◆ TAREAS PENDIENTES ◆
• a. Selecciona todas las líneas de las filas que contengan la cadena "time".
• b. Continúa el texto sobre la uniformidad de las ciudades europeas a partir de su última oración.

◆ TEXTO DADO ◆
═══
La novela descolorida

Desde hace años, viajar a una ciudad europea se ha convertido en una experiencia reiterativa. Recorrer las calles de Bruselas, Praga o Madrid puede dar lugar a una confusión en el paseante, sumergirle en un colapso de percepción en el que no sepa realmente dónde está. Las mismas cafeterías, restaurantes de comida rápida, las mismas indumentarias con marca de los mismos almacenes. La ciudad añade a sus símbolos idiosincrásicos -el Manneken Pis, la calavera del reloj de la plaza del Ayuntamiento Viejo, la Puerta del Sol- un imaginario reconocible, un logotipo, que homogeneiza la fisonomía urbana hasta que todas las avenidas terminan siendo la misma, y uno se siente aburrido, encapsulado, enfermo de claustrofobia y, a la vez, experimenta la monstruosa sensación de estar en casa en cualquier lugar y de que la aventura ya no es posible. Lo mismo sucede con los espacios interiores: dejando a un lado a quienes detentan un extravagante poder adquisitivo, el resto adquiere el mismo sofá, el revistero, un estor para cubrir las ventanas... Quizás ese déjà vu traspase los límites de las fronteras europeas y alcance África, el centro de Buenos Aires, Shanghai y un archipiélago de las antípodas.
═══
◆ FILAS DE DATOS ◆
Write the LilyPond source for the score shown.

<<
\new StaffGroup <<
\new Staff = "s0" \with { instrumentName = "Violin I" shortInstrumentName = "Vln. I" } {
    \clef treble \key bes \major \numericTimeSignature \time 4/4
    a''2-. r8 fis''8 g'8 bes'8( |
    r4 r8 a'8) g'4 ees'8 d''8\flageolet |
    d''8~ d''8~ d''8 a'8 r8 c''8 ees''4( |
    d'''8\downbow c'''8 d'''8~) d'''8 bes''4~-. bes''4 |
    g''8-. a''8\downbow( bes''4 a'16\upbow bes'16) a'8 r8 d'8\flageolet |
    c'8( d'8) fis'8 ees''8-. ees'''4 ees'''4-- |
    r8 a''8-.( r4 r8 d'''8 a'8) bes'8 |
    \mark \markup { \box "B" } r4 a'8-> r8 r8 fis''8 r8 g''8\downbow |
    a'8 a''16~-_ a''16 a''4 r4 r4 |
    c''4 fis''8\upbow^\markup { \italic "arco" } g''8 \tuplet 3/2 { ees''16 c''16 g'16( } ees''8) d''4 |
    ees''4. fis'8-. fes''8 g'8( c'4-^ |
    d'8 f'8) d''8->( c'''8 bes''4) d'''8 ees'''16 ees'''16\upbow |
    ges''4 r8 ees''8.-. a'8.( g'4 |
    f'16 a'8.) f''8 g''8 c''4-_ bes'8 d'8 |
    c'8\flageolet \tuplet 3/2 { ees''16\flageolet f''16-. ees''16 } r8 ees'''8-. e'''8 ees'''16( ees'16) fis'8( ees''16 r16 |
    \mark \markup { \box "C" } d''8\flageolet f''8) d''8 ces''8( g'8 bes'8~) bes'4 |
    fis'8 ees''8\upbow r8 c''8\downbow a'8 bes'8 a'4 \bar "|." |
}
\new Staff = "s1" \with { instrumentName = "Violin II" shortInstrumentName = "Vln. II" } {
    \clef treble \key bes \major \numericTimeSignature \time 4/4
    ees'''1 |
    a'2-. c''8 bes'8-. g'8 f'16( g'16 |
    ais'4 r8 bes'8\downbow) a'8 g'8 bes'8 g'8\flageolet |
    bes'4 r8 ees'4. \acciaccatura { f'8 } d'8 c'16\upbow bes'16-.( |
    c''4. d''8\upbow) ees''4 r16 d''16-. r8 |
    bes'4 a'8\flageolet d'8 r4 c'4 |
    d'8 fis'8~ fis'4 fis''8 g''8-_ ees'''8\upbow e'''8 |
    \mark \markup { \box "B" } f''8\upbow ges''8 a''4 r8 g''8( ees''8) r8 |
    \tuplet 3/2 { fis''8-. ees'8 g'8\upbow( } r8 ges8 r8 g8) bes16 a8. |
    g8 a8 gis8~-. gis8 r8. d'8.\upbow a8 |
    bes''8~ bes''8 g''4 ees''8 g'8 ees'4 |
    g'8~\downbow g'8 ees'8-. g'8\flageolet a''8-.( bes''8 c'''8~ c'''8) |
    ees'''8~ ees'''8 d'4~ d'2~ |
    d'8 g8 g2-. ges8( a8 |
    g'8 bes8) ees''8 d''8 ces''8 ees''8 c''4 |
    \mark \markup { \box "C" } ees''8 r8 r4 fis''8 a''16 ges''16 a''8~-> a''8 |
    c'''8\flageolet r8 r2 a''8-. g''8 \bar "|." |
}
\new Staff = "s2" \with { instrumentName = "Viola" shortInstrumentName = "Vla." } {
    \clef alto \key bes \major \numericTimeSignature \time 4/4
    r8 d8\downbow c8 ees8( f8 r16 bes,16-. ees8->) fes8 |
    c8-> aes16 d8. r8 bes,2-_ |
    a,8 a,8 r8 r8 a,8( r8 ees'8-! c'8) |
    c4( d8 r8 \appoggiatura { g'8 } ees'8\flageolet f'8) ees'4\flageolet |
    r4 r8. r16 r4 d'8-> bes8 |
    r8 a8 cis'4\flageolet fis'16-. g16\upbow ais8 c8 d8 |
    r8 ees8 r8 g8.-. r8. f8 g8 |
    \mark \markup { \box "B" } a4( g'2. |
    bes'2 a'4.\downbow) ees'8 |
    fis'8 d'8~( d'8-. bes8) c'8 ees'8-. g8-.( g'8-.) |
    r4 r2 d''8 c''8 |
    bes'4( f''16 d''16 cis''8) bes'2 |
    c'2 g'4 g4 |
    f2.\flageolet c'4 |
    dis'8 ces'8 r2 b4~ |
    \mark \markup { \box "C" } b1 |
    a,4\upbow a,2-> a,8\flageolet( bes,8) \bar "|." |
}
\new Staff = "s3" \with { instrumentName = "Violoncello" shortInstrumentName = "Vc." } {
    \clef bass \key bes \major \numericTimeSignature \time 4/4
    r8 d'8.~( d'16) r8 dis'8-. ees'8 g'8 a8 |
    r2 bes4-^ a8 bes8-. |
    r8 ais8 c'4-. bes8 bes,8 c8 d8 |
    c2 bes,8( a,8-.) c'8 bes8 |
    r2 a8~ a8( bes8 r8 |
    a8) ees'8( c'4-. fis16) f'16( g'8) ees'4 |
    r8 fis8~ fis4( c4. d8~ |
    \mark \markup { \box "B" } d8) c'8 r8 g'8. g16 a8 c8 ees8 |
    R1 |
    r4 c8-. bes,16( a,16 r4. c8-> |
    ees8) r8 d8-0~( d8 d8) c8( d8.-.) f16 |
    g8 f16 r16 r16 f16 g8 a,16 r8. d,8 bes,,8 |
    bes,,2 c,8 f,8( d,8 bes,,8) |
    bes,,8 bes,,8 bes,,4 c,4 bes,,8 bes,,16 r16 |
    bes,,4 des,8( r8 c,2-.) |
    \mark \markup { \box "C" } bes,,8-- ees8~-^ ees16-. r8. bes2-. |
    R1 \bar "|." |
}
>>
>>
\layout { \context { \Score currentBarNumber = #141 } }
═══
◆ RESULTADOS ◆
• a.
    \clef treble \key bes \major \numericTimeSignature \time 4/4
    \clef treble \key bes \major \numericTimeSignature \time 4/4
    \clef alto \key bes \major \numericTimeSignature \time 4/4
    \clef bass \key bes \major \numericTimeSignature \time 4/4

• b.
El cambio climático descongela los polos y suprime los matices: desaparecen los aromas de la primavera, el calor nos asalta de repente y de repente llega la helada. El mundo muta y tal vez pronto dejen de tener significado las cumbres borrascosas que cincelaban el turbulento corazón de Heathcliff; la montaña y la laguna que eran el paisaje de la mística atea de San Manuel Bueno Mártir; los jardines de las cuatro estaciones que Genji abonaba para su esposa y sus concubinas en función de las afinidades de las mujeres con las cualidades de árboles o flores: para Murasaki, el jardín de primavera; para Hanachirusuato, el de verano, porque Hanachirusuato es anaranjada y cálida y protege a hijos que no ha tenido la fortuna de parir...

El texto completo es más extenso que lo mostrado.